Quoted text:
>>>>
Claire O’Neill: I am. As I say, we always talk about trees. But this soil carbon, carbon that’s locked up in the oceans, the ability to have better regenerative agricultural systems, again, that are providing more sustainable food systems and storing carbon and preserving water. These are the livelihoods of billions of people on the Earth. These are where it starts to get interesting. It’s difficult because it’s hard to scale. But the potential to do that, I think, is absolutely enormous.

Janet Bush: You said that in the short term, we’re going headlong into coal and fossil fuels. The secretary-general of the UN has just said that that was madness. To listeners, we’re talking about a month into the Ukraine situation. In the short term, it looks bad. But in the longer term, you think that this will reinforce the progress towards net zero.

Claire O’Neill: I do. As I said, I think there’ll be a regional playout of this. But in a way, one of the things we know we need to do is to decarbonize heavy industry. And we know hydrogen is the most likely molecule to do that.

Green hydrogen, generated from renewables, is well out of the money. If we can accelerate some of the technology and the clustering and the investment decisions to get low-carbon hydrogen to be a real catalyst and energy source, then that becomes an exportable technology around the world.

I understand the secretary-general was going to be, and he has been, an incredible advocate of this. But I also understand that when you’re facing an energy crisis, and the cost is skyrocketing, somebody has to pay.

One of the things I used to say a lot as a minister is, “Who’s going to pay? It’s either taxpayers or shareholders or consumers.” And I think all too often, particularly when we put policy costs or subsidies on consumer bills, it is the poorest people that pay this.

Even as a politician, that’s unpalatable. I also think as somebody who cares a lot about inequality, it’s unpalatable. The response will be, yes, that those are the people who will face the consequences of climate change more severely.

That’s true in many parts of the world. But it’s not necessarily true in the big developed economies. And I do think, Janet, that if perhaps this Ukrainian crisis is ushering in an age of pragmatism—because again I go back to this disconnect between what the COP document says and what the governments are really doing—I think we just have to be really serious and pragmatic about the progress.

But my money is very much on the corporate sector at the moment. Because while you’ve seen governments almost reversing away from their net-zero targets, I have seen no companies who have said that they’d like to slow down their net-zero transition. Quite the opposite.

And by the way, companies are also focused not just on climate recovery, but nature recovery and reducing inequality. There was unprecedented business engagement in COP26. And CEOs left COP saying, “We get it. Net zero is the thing we have to do.”

I think most politicians left COP thinking, “Thank God, that’s over. Now we can get back to our day jobs genuinely.” It’s this moment where you show up and make a bunch of pledges and you go away again. I don’t think the corporate sector—I think they’re feeling longer-term heat.

Now, I’m talking global leaders. I’m talking publicly traded companies. But there’s something changing, I think, in the corporate ethos at the moment. And we should be harnessing that for all we’re worth and recognizing that sometimes purist government policies are just really difficult to implement.
<<<<
Information shown:
>>>>
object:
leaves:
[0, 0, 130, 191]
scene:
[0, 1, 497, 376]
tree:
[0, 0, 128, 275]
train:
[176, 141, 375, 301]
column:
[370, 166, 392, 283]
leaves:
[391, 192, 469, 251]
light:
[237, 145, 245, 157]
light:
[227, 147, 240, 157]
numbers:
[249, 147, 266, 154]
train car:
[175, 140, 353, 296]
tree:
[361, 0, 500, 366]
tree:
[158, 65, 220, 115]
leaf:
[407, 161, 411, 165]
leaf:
<<<<
>>>>
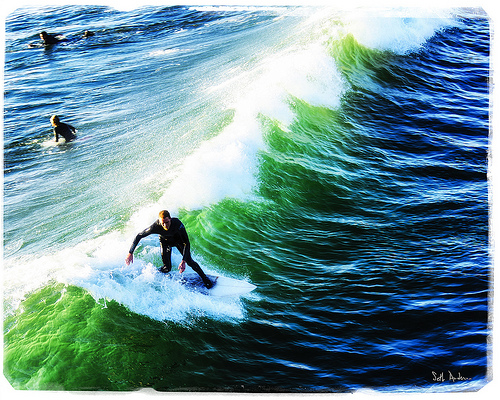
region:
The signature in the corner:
<<<<
Exercise prompt: Please reproduce, word for word, the part of the net-zero interview that opens with the words containing "Claire O’Neill: I do." and closes with "to do that.". The items have no role in this work.

Answer below:
Claire O’Neill: I do. As I said, I think there’ll be a regional playout of this. But in a way, one of the things we know we need to do is to decarbonize heavy industry. And we know hydrogen is the most likely molecule to do that.